FTC releases biosimilars report, examines effeciency of FDA approval

6/10/2009

WASHINGTON Giving the Food and Drug Administration authority to approve biosimilars would be an efficient way to get them to market and lower consumers’ healthcare costs, but wouldn’t result in a dramatic competitive environment like generic pharmaceutical drugs, according to a report released by the Federal Trade Commission Wednesday.

The FTC report, titled “Follow-on Biologic Drug Competition,” examined whether the prices of biotech drugs could be reduced if they faced competition from biosimilars, also known as follow-on biologics.

“If Congress creates an efficient pathway to follow-on biologic drugs and, at least as important, ends ‘pay-for-delay’ pharmaceutical settlements that delay generic entry, it will be taking a major step forward for both healthcare reform and affordable drugs for all Americans,” FTC chairman Jon Leibowitz said in a statement.

The commission said that competition between pioneer and follow-on biologics would not likely be similar to competition between branded and generic drugs because of the costs to obtain FDA approval and develop manufacturing facilities would limit the number of biosimilar manufacturers. The lack of automatic substitution between a pioneer biologic and a biosimilar would also likely slow the rate at which biosimilars could acquire market share, and they might have difficulty gaining market share due to concerns about safety and efficacy differences.
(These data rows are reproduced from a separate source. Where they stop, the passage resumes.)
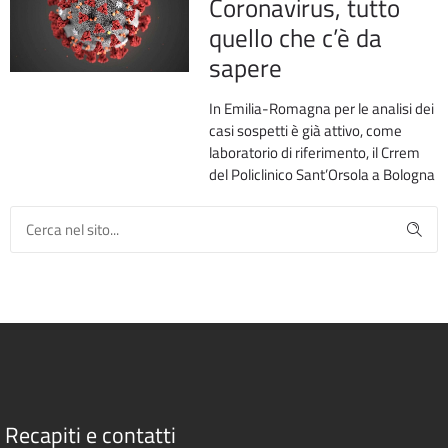
Coronavirus, tutto
quello che c’è da
sapere
In Emilia-Romagna per le analisi dei
casi sospetti è già attivo, come
laboratorio di riferimento, il Crrem
del Policlinico Sant’Orsola a Bologna
Recapiti e contatti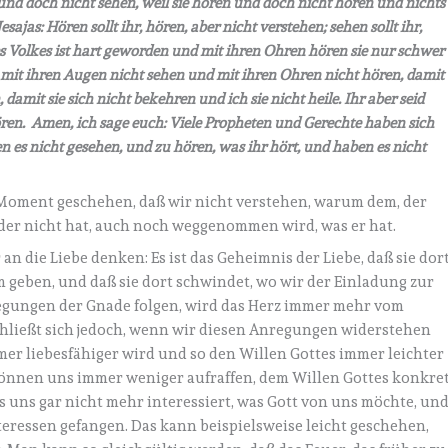
n und doch nicht sehen, weil sie hören und doch nicht hören und nichts
sajas: Hören sollt ihr, hören, aber nicht verstehen; sehen sollt ihr,
s Volkes ist hart geworden und mit ihren Ohren hören sie nur schwer
e mit ihren Augen nicht sehen und mit ihren Ohren nicht hören, damit
amit sie sich nicht bekehren und ich sie nicht heile. Ihr aber seid
ren. Amen, ich sage euch: Viele Propheten und Gerechte haben sich
n es nicht gesehen, und zu hören, was ihr hört, und haben es nicht
 Moment geschehen, daß wir nicht verstehen, warum dem, der
 der nicht hat, auch noch weggenommen wird, was er hat.
 an die Liebe denken: Es ist das Geheimnis der Liebe, daß sie dor
m geben, und daß sie dort schwindet, wo wir der Einladung zur
regungen der Gnade folgen, wird das Herz immer mehr vom
rschließt sich jedoch, wenn wir diesen Anregungen widerstehen
mmer liebesfähiger wird und so den Willen Gottes immer leichter
 können uns immer weniger aufraffen, dem Willen Gottes konkre
es uns gar nicht mehr interessiert, was Gott von uns möchte, un
eressen gefangen. Das kann beispielsweise leicht geschehen,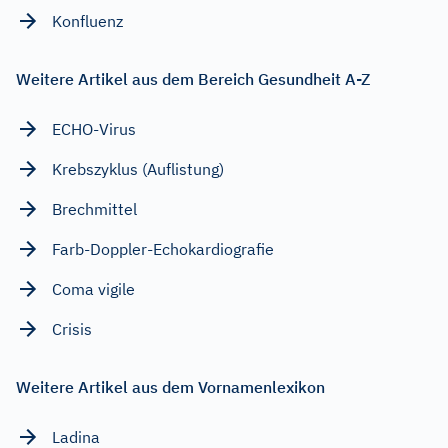
Konfluenz
Weitere Artikel aus dem Bereich Gesundheit A-Z
ECHO-Virus
Krebszyklus (Auflistung)
Brechmittel
Farb-Doppler-Echokardiografie
Coma vigile
Crisis
Weitere Artikel aus dem Vornamenlexikon
Ladina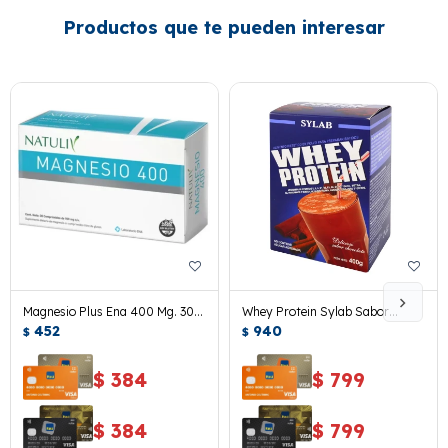
Productos que te pueden interesar
Magnesio Plus Ena 400 Mg. 30
Whey Protein Sylab Sabor
Caps.
452
Chocolate 400 Grs.
940
$
$
$
384
$
799
$
384
$
799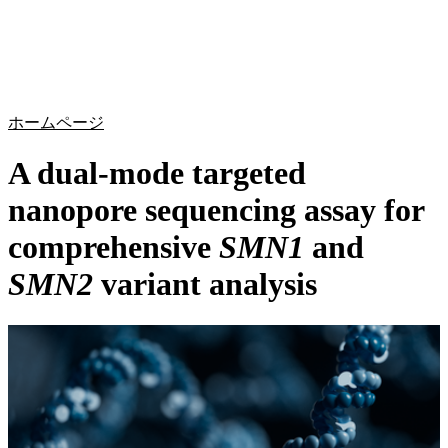
詳
アプ
細
製
リケ
を
Login
Search
View your cart
品
ーシ
表
ョン
示
ホームページ
A dual-mode targeted
nanopore sequencing assay for
comprehensive
SMN1
and
SMN2
variant analysis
The report concluded that patent protection and market-based pricing would promote competition by biosimilars and spur biologic innovation, while legislation to create an abbreviated FDA approval process for biosimilars would likely be an efficient way to bring them to market because of the time and cost savings.

“Today’s report from the FTC is yet another endorsement of the need to move forward on passage of legislation that brings affordable biogenerics to patients sooner rather than later,” Generic Pharmaceutical Association president and CEO Kathleen Jaeger said. “FTC clearly stated that providing the Food and Drug Administration with the authority to approve biogenerics would be ‘an efficient way to bring these lower-priced drugs to market.’”

Jaeger noted that generic and branded drug companies alike — including Teva, Sandoz, Mylan, Merck & Co. and Pfizer — have expressed interest in developing biosimilars. Teva and Sandoz already make biosimilars for the European market, and Sandoz markets the biosimilar Omnitrope (somatropin) in the United States, though it had to undergo the same approval process as a pioneer biologic would to obtain FDA approval.

At the time of publication, the Biotechnology Industry Organization and the Pharmaceutical Research and Manufacturers of America had not released responses to the report.